For all of us to live better, the vulnerable among us must be first and foremost supported. Enhancing unity and cooperation with Africa has always been high on China’s diplomatic agenda. China and Africa fought shoulder to shoulder in the great liberation struggle.
Today, we continue to pursue development hand in hand and stand with each other on issues that are important to our core interests and are of major concern to us. Sadly, there are those who refuse to recognise the truth in solidarity with the developing world.
According to statistics, high-income countries, while accounting for only one-fifth of the global population, have purchased over half of all vaccine doses.
At the end of May, only 0,3 percent of vaccinations worldwide have been administered in low-income countries.
The rich ones are not only hoarding vaccines.
They keep playing the blame game to deflect attention from their chaotic organization to pandemic response at home and their lack of leadership and humanitarianism in the world.
They stick labels to China’s assistance to developing countries, particularly in Africa.
Coercing China into abandoning Africa will not work. Coercing Africa into rejecting its friends in China will not work either.
Development cannot wait. Our people cannot wait. A lot is on our work agenda. We will make this year’s FOCAC meeting even more fruitful.
We will deepen Belt and Road cooperation and forge strong complementarity between our development strategies. We will adopt new measures for health care, investment, trade, industrialization, agricultural security, climate change, peace and security, human resources and digital economy.
China will continue to provide assistance of vaccines and medical supplies to African countries in need, facilitate vaccine procurement by African countries from China, and advance cooperation on joint vaccine production.

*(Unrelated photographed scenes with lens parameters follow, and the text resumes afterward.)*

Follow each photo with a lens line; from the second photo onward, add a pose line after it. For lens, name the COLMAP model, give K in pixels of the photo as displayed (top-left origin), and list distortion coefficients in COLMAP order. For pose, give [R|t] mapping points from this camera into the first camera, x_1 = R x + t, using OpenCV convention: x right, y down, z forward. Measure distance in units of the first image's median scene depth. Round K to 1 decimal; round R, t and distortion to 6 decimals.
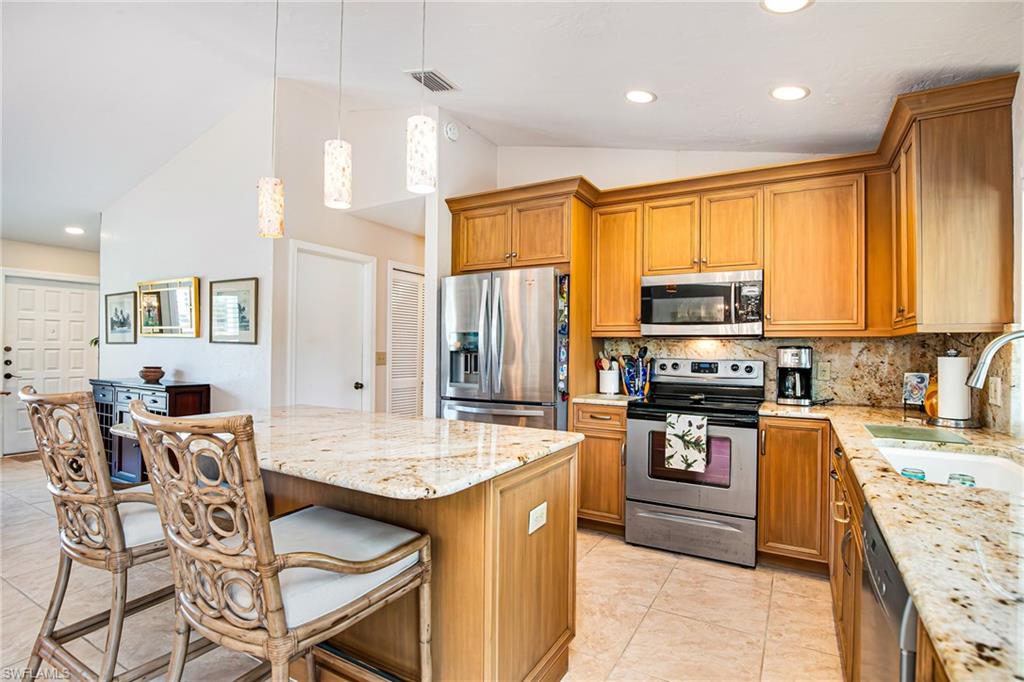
lens RADIAL K [[494.9, 0, 511.8], [0, 494.9, 346.8], [0, 0, 1]] dist [-0.036512, 0.004601]
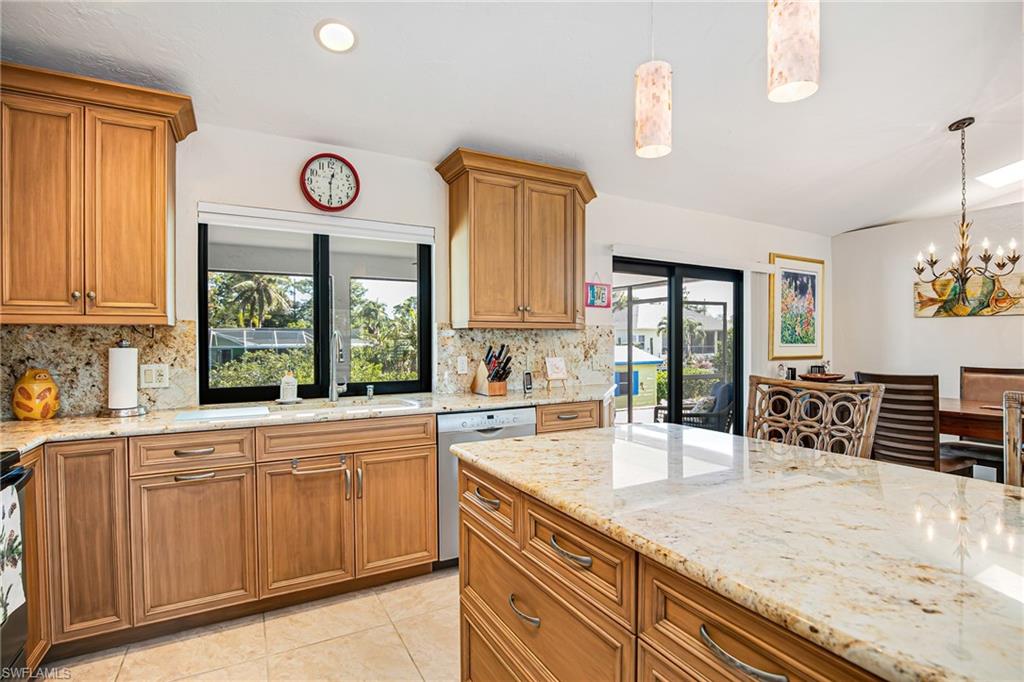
lens RADIAL K [[494.9, 0, 516.4], [0, 494.9, 343.7], [0, 0, 1]] dist [-0.036512, 0.004601]
pose [[-0.850160, -0.010507, 0.526419, -0.213103], [-0.005820, 0.999927, 0.010558, -0.002368], [-0.526492, 0.005912, -0.850160, 0.932365]]
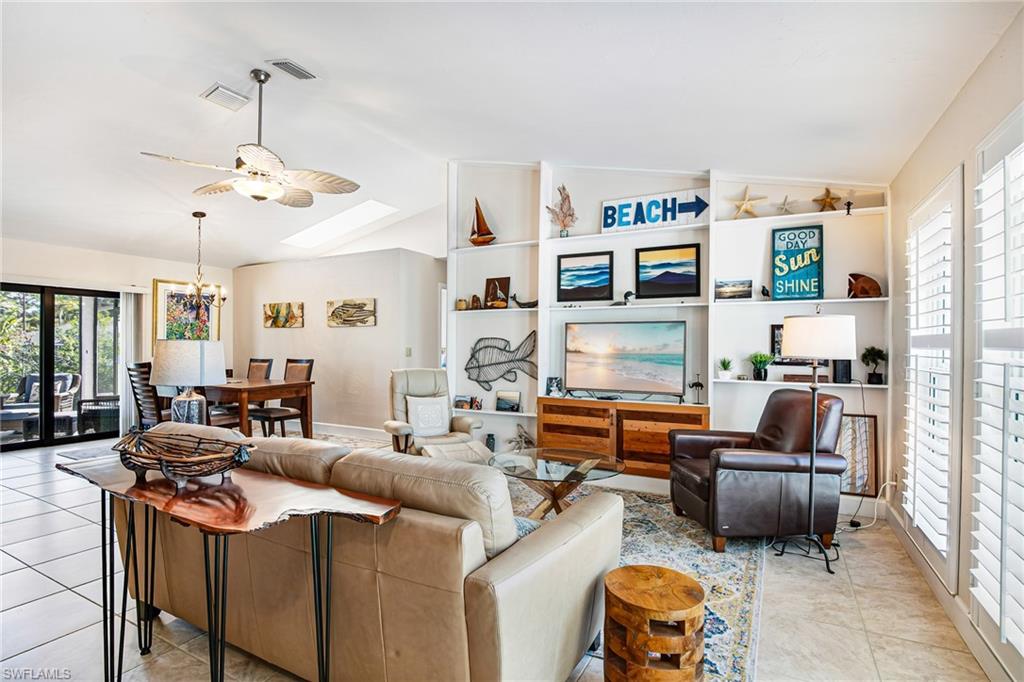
lens RADIAL K [[494.9, 0, 514.7], [0, 494.9, 343.3], [0, 0, 1]] dist [-0.036512, 0.004601]
pose [[-0.999443, -0.010570, -0.031639, -1.479378], [-0.010610, 0.999943, 0.001121, -0.014242], [0.031626, 0.001456, -0.999499, 1.333414]]
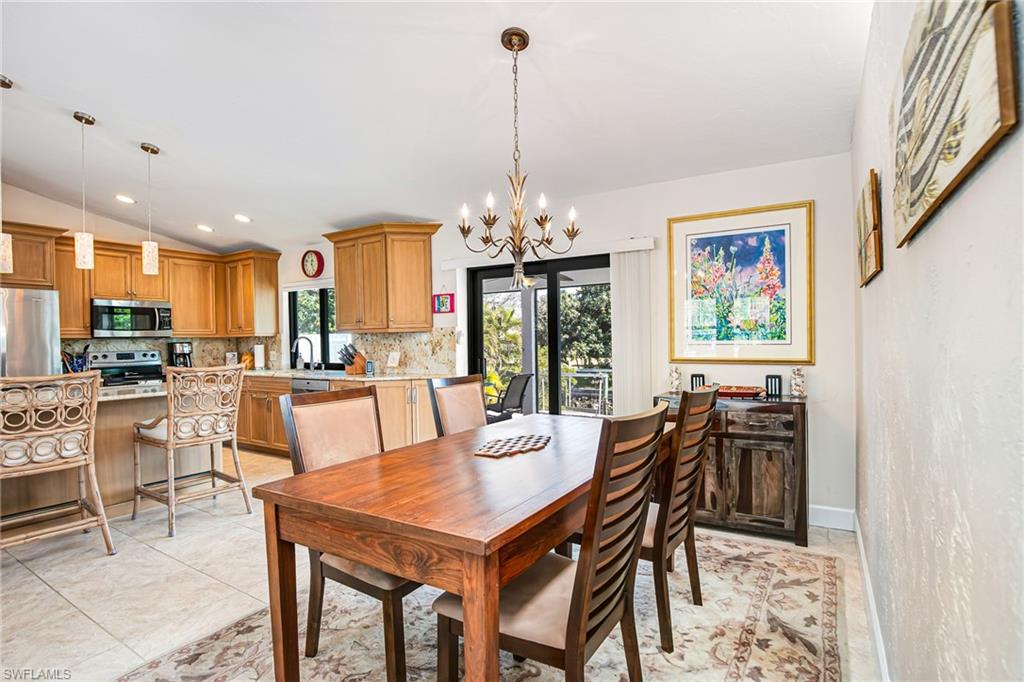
lens RADIAL K [[494.9, 0, 519.1], [0, 494.9, 342.4], [0, 0, 1]] dist [-0.036512, 0.004601]
pose [[0.036646, -0.013903, 0.999232, -1.172840], [0.014561, 0.999805, 0.013377, -0.006339], [-0.999222, 0.014060, 0.036841, -0.375046]]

China unequivocally supports African countries’ call to waive vaccine intellectual property rights.
China will speed up the construction of the African CDC headquarters.
We will make full use of opportunities created by China’s new development paradigm and the launch of the AfCFTA to conduct more high-standard collaboration projects.

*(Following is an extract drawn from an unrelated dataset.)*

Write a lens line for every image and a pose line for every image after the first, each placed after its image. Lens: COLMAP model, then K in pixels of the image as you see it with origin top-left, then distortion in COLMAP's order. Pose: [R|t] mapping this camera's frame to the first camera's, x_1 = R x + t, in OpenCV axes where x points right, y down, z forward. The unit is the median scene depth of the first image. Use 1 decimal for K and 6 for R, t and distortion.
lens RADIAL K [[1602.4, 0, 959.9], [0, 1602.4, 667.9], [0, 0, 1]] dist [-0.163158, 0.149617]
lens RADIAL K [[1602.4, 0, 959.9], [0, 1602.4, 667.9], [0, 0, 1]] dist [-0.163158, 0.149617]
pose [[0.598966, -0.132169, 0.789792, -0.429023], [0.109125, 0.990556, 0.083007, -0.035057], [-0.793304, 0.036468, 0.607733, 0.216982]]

China supports Africa’s integration efforts, its industrialization process, and its pursuit of self-driven and sustainable development.
China encourages Chinese companies to increase investment in Africa and do more trade with it, particularly importing quality African products. China will release a report on its private sector investment in Africa in the second half of this year, and explore more possibilities to boost China-Africa cooperation.
Our sustained development requires a favourable international environment. China and Africa need to uphold equity and justice and strengthen coordination in international affairs. We should jointly safeguard the basic norms governing international relations underpinned by the purposes and principles of the UN Charter and uphold the core role the United Nations plays in international affairs.
We should resolutely reject attempts to create new bloc-confrontation, oppose power politics of all forms and manifestations, and practice true multi-lateralism to safeguard the common interests of developing countries.
Through hard honest work and unity, there is no limit to what we can achieve.